■ **Instructions for the task**: Lines containing "принципы" should be pulled from the material below.

═════ Data ═════

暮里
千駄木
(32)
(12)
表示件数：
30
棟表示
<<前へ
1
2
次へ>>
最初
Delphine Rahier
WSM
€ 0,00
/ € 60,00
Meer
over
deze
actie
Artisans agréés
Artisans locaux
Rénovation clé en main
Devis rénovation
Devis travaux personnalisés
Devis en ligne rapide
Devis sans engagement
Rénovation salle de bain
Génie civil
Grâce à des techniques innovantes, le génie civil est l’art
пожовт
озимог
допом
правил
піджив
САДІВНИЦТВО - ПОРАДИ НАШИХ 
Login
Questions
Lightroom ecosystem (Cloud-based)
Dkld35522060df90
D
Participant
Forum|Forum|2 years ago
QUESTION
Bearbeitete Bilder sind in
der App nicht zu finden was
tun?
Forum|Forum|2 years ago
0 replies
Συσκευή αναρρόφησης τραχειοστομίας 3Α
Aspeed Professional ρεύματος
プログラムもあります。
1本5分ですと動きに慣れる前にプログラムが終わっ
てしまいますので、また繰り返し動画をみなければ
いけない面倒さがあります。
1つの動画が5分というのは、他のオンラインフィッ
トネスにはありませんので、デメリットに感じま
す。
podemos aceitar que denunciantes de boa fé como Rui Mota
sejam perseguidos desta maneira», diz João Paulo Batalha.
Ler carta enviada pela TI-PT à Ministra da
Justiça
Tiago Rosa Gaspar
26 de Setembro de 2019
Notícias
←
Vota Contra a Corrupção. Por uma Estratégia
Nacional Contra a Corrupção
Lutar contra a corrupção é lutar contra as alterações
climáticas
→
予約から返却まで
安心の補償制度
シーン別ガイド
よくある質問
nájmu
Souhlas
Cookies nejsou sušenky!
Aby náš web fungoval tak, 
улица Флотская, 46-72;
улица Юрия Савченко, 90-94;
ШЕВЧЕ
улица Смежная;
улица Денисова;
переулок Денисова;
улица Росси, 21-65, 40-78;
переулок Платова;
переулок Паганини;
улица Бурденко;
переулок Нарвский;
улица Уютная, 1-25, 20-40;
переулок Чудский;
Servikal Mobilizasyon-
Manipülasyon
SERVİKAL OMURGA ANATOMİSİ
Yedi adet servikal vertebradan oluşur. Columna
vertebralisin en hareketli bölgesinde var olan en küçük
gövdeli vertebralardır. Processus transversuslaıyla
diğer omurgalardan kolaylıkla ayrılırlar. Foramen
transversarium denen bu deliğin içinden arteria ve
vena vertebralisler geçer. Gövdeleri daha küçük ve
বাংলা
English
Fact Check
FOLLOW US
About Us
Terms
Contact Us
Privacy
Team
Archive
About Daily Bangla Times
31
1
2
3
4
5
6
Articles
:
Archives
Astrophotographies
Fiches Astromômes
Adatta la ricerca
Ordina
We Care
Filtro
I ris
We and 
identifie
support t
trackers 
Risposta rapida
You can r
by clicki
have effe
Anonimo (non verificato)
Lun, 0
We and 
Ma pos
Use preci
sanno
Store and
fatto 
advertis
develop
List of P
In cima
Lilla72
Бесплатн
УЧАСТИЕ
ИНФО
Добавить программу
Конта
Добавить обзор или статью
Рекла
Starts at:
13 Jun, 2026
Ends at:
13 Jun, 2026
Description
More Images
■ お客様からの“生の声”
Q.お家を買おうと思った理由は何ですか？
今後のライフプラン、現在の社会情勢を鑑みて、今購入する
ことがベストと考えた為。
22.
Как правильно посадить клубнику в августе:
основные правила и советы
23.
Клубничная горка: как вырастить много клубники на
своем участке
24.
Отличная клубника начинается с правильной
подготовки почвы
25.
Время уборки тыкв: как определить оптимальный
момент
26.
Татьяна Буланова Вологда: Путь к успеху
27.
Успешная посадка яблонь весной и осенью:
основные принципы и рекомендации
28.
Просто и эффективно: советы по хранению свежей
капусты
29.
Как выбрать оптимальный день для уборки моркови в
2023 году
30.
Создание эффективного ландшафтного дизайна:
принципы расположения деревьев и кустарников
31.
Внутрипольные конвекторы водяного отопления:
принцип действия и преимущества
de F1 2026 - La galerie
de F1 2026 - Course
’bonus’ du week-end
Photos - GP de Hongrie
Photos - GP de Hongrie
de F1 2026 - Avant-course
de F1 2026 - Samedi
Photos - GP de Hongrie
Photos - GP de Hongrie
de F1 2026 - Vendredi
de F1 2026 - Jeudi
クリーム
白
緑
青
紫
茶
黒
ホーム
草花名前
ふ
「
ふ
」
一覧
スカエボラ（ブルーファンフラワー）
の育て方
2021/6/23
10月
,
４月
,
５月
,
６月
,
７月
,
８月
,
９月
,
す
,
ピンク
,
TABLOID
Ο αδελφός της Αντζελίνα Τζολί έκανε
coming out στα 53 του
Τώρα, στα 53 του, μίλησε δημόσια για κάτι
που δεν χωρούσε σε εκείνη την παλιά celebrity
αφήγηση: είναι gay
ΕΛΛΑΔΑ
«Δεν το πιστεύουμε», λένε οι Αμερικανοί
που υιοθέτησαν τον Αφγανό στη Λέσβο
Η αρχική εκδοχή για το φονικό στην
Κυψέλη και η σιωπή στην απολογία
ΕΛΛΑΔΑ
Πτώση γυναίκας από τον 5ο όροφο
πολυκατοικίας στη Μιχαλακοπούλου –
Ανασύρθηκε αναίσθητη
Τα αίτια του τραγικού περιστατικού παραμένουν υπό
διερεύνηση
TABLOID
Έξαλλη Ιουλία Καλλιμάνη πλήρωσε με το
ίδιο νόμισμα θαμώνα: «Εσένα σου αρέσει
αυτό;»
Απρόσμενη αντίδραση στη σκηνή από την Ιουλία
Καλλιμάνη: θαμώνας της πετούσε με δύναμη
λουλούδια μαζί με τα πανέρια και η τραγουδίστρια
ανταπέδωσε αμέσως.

═════

■ **Output of the exercise**:
основные принципы и рекомендации
принципы расположения деревьев и кустарников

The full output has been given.